If the EFSA panel’s criteria of appraisal had been symmetrical between possible false positives and false negatives, and reasons for discounting studies had been consistently applied, then the number of studies deemed unreliably reassuring would have risen by at least 15.
In 1996 Ralph Walton, of Northeastern Ohio Universities College of Medicine, reported that “Of the 166 studies felt to have relevance for questions of human safety, 74 had Nutrasweet® industry related funding and 92 were independently funded. One hundred percent of the industry funded research attested to aspartame’s safety, whereas 92% of the independently funded research identified a problem.”
Extending that analysis to all the studies discussed this year by the EFSA Panel reveals that it remains the case that 100% of the industry-funded studies suggest that aspartame is harmless, whereas the percentage of independently-funded studies suggesting possible risks has risen to 97%.
EFSA’s claim that aspartame is safe has therefore been reached only by assuming that the vast majority of studies in its favour are reliable, though they have almost all been commercially funded, while every single one of the studies suggesting that aspartame might cause some kind of harm are deemed unreliable, even though they have all been funded non-commercially. Those assumptions are biased against consumer protection, even though EFSA’s responsibility is to protect consumers.

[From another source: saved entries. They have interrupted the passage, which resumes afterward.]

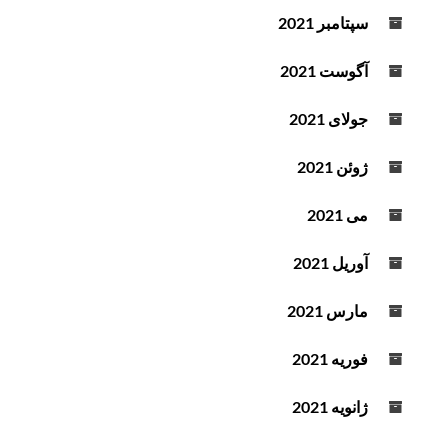
سپتامبر 2021
آگوست 2021
جولای 2021
ژوئن 2021
می 2021
آوریل 2021
مارس 2021
فوریه 2021
ژانویه 2021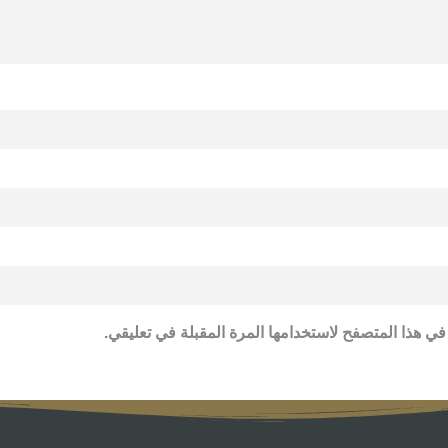
في هذا المتصفح لاستخدامها المرة المقبلة في تعليقي.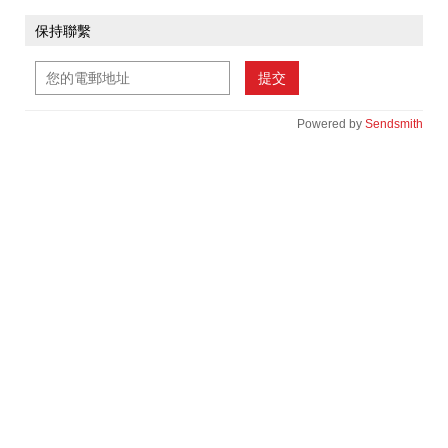
保持聯繫
提交
Powered by
Sendsmith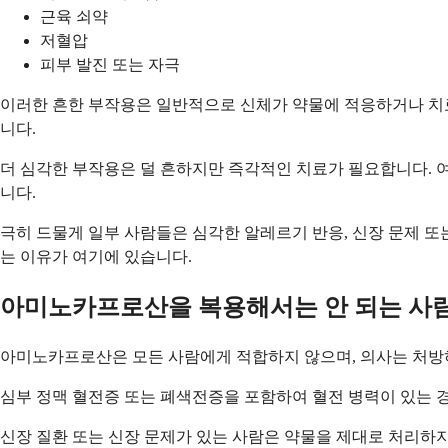
근육 쇠약
저혈압
피부 발진 또는 자극
이러한 흔한 부작용은 일반적으로 신체가 약물에 적응하거나 치
니다.
더 심각한 부작용은 덜 흔하지만 즉각적인 치료가 필요합니다. 여
니다.
극히 드물게 일부 사람들은 심각한 알레르기 반응, 신장 문제 또
는 이유가 여기에 있습니다.
아미노카프로산을 복용해서는 안 되는 사
아미노카프로산은 모든 사람에게 적합하지 않으며, 의사는 처방하기
심부 정맥 혈전증 또는 폐색전증을 포함하여 혈전 병력이 있는 경우
신장 질환 또는 신장 문제가 있는 사람은 약물을 제대로 처리하지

EFSA’s credibility has been seriously damaged, while the ANS Panel has lost whatever little credibility it might previously have had. As EFSA is failing to meet its responsibility to protect consumers from food-borne risks, the responsibility for sorting this mess out falls to the European Commission, the European Parliament, the Council of Ministers and to the EU Member States
Yours faithfully,
Erik Millstone
Professor of Science Policy
University of Sussex
Hat’s Off, Erik! You won this battle, even though it appears to be rigged – again.